World oil prices have not fully reflected domestic oil prices. because the government has helped to stop it.

The high world oil prices have not fully reflected the domestic oil prices. because governments around the world are reducing the effect. Especially since the beginning of this year (image 3), even the main industrialized economies have flexibly released the transmission mechanism from world prices to domestic prices relatively. Instead, it was found that since the beginning of this year, the government has helped to support the domestic oil price more than before. For developing countries Allowing high world oil prices to be passed on to lower domestic oil prices than developed countries but delaying it like this won’t last long. because government finances around the world have already decreased a lot. Therefore, we may see a tendency to gradually pass more expensive energy costs onto domestic retail oil prices. just like what is happening in Thailand right now.

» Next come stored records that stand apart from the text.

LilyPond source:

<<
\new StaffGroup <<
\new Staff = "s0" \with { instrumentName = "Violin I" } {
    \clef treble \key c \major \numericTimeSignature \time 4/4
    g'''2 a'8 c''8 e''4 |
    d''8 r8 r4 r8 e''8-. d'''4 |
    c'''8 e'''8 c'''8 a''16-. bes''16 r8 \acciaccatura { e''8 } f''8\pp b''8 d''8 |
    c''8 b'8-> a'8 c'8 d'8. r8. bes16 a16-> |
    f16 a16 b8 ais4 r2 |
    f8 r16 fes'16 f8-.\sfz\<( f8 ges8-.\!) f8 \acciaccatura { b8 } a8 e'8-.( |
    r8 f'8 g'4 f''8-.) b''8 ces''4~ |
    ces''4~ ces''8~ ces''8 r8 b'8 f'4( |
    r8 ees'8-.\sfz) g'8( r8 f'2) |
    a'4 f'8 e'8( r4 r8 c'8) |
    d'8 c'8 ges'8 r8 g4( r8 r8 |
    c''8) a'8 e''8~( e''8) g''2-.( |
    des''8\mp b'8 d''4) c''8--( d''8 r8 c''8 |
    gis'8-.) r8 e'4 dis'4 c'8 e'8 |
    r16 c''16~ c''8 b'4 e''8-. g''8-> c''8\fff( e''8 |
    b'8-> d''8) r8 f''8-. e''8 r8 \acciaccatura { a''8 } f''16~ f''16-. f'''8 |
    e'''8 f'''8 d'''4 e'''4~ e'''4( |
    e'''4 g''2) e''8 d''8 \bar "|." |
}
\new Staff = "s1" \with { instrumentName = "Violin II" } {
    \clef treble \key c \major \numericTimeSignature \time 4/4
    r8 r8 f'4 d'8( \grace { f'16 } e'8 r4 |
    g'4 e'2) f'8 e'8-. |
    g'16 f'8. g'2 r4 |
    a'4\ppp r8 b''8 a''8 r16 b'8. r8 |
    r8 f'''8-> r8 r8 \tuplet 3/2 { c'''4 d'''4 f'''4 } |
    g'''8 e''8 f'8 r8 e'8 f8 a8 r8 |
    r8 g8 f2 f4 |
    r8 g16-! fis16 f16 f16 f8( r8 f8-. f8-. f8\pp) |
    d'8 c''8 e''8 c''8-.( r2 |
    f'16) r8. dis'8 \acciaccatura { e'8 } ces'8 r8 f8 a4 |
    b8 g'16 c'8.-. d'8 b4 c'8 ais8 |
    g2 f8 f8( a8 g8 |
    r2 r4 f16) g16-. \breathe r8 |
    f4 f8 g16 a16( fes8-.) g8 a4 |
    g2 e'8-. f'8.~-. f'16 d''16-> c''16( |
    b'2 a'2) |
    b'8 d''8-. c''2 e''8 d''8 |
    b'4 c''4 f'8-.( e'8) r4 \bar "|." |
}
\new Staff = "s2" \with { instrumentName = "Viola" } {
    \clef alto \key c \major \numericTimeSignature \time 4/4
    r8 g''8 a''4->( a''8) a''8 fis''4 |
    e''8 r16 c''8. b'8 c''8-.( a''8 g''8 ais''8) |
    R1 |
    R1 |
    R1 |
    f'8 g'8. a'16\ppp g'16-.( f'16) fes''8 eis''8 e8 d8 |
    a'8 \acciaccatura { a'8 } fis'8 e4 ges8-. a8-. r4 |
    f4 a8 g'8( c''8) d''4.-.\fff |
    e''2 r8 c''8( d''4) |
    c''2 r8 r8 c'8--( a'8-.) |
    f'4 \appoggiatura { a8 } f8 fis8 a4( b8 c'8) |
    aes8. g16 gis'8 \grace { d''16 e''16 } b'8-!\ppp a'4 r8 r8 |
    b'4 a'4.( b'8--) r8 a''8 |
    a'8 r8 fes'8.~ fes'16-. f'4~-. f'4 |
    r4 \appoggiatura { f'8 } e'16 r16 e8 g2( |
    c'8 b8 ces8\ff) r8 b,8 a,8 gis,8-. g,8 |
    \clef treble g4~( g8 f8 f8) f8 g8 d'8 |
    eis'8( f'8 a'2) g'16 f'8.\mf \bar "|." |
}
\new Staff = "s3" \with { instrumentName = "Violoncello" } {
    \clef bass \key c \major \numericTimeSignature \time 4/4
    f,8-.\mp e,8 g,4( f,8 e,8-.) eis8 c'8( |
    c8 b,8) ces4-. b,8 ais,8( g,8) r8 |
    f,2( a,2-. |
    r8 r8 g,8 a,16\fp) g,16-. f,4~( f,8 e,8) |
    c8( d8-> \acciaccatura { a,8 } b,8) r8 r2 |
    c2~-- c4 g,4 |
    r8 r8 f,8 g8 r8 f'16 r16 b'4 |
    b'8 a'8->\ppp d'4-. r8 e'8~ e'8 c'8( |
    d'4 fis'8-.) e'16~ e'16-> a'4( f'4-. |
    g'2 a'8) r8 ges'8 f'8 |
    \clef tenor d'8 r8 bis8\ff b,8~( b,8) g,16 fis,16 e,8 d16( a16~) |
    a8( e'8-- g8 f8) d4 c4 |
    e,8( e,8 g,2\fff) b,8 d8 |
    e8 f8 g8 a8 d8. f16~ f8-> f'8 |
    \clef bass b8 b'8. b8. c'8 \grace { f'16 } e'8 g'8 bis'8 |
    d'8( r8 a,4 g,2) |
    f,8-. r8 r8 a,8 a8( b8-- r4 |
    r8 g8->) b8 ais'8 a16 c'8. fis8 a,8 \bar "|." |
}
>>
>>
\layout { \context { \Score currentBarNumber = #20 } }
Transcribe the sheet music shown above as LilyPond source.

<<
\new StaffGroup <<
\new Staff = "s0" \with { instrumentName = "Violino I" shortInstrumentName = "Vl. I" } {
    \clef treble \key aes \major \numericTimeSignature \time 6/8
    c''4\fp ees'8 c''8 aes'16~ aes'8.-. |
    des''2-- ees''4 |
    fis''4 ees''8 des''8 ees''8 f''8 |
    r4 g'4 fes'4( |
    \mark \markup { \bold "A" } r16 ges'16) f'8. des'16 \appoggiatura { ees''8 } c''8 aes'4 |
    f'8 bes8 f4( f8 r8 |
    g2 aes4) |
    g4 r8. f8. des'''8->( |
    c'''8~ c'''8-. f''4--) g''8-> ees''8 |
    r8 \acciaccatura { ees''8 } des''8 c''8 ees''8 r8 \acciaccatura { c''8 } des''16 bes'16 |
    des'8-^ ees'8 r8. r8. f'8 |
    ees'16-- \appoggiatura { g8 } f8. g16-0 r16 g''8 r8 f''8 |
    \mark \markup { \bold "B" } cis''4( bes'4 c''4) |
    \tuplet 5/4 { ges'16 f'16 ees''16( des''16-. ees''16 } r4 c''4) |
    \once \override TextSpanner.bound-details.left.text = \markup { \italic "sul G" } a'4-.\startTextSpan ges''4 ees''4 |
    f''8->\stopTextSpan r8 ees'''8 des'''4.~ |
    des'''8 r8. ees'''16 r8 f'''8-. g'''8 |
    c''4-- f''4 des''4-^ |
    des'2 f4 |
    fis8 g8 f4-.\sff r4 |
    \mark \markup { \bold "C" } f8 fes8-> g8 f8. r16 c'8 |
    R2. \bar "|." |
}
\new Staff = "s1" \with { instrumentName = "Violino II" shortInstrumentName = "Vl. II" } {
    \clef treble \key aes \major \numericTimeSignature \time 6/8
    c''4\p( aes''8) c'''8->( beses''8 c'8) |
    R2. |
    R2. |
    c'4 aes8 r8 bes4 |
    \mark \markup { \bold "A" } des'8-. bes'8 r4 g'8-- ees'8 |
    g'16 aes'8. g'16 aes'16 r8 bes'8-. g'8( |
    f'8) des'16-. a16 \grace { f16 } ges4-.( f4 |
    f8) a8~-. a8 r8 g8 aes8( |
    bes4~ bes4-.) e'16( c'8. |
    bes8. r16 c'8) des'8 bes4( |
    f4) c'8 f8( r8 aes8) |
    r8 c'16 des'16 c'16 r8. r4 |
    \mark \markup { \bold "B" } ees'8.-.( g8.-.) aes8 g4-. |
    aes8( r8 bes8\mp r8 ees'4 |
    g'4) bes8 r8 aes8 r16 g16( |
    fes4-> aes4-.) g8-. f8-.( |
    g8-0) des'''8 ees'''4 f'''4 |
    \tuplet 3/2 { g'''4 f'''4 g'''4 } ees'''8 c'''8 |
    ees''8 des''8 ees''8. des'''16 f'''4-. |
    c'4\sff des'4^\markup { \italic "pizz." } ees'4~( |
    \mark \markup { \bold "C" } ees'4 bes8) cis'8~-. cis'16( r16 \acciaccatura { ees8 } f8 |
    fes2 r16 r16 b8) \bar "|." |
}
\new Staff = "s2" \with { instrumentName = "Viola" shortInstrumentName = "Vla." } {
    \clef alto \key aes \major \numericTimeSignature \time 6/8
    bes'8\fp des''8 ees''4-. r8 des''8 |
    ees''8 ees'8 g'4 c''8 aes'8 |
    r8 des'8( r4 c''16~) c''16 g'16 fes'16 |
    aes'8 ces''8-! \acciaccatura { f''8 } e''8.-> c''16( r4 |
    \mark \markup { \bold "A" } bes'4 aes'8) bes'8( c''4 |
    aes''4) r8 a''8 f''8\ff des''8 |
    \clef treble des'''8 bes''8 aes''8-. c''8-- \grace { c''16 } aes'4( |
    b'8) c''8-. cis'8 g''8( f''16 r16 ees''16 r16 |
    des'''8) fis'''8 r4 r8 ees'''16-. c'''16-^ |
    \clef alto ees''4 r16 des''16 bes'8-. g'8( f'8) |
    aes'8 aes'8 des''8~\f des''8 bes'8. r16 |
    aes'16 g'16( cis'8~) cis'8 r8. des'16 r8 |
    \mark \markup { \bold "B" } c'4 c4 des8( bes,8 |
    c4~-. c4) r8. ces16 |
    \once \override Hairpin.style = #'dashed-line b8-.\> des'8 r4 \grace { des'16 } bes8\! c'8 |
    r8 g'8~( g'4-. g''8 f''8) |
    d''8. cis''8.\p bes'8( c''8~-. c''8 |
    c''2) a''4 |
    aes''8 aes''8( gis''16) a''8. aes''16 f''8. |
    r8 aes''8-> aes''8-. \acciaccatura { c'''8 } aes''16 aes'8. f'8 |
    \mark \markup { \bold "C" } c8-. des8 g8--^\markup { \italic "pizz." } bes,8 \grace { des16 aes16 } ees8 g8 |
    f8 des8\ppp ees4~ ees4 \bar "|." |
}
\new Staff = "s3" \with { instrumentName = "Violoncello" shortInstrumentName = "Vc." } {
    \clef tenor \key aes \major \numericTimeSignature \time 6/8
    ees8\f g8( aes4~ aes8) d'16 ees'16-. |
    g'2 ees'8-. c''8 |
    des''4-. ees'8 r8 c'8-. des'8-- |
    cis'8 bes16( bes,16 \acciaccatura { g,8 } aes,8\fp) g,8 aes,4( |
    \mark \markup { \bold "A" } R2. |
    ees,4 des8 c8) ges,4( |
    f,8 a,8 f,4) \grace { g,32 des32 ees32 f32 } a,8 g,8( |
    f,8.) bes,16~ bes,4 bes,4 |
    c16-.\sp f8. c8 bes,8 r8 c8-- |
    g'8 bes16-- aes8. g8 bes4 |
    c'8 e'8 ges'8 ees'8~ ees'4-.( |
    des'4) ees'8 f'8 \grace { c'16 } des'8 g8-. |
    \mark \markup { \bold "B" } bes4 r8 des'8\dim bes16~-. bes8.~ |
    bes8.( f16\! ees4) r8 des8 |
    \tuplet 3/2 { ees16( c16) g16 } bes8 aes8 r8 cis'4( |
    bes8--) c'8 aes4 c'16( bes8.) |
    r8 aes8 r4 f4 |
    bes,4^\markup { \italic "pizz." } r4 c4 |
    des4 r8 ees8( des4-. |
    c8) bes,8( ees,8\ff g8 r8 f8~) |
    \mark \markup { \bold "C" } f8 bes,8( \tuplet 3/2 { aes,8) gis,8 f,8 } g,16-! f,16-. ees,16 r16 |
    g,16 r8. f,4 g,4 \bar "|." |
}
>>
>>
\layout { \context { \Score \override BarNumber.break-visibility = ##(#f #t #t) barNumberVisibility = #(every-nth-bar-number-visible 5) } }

The impact on global energy prices is consistent with studies that show that if global commodities prices are high, transmission along the domestic price chains of different countries will see some transmission (partial), whether it is the main industrial economies or developing countries. The impact on the producer’s price will be greater than the impact on the consumer price. Another interesting finding is that the transmission of high global commodity prices to producer prices is evident in both major industrial economies and developing economies. But the effect on consumer prices is evident only in the major industrial economies. which reflects the fact that governments in developing countries typically have measures in place to help slow down consumer prices in their country in order to avoid being affected by more volatile global commodity prices.
Finally, global costs are being passed on to domestic prices. It’s happening all over the world. It may happen slowly or quickly, more or less, depending on the government’s ability to temporarily block it and the producer’s ability to bear the cost. to wait for the moment to pass the cost to the buyer’s price. Tracking the direction of producer inflation and consumer inflation, as well as understanding the mechanism of cost transmission from producer to consumer by product category, with different market structure behaviors, It will help signal to all parties to prepare to adjust to mitigate the impact that may spread early.

Dr. Thitima Chucherd
Monetary Policy Department
Column “Bang Khun Phrom Chuankid,” Thairath Newspaper
The issue date is June 18, 2022.
This article is a personal opinion. which does not necessarily correspond to the opinions of the Bank of Thailand.